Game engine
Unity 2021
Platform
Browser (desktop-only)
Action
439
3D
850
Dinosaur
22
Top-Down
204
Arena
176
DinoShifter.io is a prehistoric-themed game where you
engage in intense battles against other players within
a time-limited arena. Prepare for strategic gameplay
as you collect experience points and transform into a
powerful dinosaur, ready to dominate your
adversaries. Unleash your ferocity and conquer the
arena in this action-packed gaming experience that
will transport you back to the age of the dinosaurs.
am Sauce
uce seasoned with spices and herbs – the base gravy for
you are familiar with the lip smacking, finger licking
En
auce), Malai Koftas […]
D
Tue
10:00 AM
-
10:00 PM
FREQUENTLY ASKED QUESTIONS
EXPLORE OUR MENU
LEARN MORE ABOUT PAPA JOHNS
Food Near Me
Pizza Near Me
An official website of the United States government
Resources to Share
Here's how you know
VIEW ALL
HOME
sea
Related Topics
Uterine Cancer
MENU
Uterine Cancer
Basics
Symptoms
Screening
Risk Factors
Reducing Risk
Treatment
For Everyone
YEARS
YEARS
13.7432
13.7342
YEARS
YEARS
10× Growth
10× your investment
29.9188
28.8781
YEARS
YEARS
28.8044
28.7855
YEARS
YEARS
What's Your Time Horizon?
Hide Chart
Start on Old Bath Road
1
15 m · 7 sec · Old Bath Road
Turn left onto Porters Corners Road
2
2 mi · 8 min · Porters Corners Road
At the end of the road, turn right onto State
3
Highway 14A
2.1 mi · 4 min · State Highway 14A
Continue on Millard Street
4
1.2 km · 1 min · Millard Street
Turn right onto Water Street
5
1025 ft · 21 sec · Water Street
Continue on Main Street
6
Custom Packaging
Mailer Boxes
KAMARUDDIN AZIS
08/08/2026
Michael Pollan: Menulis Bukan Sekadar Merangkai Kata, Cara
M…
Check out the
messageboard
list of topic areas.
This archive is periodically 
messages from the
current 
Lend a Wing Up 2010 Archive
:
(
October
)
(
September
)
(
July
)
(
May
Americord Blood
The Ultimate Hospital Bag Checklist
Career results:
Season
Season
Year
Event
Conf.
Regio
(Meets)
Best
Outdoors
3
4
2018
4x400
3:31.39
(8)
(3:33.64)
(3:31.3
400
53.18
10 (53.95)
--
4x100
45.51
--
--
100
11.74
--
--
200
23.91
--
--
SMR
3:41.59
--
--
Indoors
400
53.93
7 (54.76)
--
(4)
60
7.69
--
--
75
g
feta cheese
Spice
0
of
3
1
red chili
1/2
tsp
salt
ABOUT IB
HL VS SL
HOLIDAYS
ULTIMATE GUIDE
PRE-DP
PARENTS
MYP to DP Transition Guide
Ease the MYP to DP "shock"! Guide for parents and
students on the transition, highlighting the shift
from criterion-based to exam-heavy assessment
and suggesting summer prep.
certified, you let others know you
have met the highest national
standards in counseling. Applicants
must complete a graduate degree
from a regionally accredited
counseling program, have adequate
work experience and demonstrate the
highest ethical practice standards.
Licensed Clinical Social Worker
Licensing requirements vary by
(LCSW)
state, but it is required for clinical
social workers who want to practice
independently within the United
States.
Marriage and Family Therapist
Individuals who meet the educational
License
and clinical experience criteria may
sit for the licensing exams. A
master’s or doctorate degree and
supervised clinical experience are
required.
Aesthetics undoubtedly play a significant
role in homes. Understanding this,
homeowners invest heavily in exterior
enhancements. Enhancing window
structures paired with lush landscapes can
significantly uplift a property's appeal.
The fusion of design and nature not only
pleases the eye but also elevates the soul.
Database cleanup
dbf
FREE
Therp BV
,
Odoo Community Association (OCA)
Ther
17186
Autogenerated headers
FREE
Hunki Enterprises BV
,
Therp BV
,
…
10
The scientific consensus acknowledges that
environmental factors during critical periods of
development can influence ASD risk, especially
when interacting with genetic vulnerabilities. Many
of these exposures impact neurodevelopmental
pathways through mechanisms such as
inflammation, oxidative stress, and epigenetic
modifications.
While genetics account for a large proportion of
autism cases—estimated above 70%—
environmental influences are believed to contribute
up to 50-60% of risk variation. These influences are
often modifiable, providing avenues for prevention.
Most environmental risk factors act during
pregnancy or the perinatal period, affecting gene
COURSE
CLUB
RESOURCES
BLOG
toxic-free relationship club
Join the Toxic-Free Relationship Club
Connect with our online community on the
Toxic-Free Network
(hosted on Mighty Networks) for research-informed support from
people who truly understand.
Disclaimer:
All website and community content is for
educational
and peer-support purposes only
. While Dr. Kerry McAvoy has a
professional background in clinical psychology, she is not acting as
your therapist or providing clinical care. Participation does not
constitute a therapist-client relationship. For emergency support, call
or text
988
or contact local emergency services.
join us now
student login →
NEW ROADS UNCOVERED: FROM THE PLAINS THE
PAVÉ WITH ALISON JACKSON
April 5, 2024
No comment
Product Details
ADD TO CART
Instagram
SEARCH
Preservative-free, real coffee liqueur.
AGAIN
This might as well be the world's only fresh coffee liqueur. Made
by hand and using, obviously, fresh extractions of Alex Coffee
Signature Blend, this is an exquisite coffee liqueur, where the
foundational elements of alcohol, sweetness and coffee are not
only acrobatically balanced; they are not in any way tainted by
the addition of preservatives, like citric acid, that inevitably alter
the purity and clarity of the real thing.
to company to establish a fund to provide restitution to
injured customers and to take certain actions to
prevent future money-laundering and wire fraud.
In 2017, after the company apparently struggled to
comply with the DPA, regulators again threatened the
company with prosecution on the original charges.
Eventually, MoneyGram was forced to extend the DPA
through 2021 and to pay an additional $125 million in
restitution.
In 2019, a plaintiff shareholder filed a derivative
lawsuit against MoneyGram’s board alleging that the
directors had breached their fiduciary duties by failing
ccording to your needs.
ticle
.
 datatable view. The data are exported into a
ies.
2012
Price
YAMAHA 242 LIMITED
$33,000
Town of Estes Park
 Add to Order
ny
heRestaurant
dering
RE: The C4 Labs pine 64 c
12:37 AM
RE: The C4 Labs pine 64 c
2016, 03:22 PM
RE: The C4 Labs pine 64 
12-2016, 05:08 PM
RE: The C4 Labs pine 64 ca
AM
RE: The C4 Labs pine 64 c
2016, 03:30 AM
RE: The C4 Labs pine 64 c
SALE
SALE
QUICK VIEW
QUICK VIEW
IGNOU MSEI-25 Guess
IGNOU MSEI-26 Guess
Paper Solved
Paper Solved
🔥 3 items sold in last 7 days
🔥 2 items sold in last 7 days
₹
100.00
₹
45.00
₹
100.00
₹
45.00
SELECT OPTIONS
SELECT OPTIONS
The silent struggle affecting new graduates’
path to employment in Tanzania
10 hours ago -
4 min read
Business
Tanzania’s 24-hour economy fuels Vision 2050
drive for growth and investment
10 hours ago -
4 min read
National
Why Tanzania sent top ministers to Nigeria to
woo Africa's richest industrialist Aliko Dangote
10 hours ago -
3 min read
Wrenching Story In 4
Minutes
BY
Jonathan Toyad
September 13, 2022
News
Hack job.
++++++++
### Your goal
List, from the entries above, every line in which the word "IGNOU" shows up.

### Exercise response
IGNOU MSEI-25 Guess
IGNOU MSEI-26 Guess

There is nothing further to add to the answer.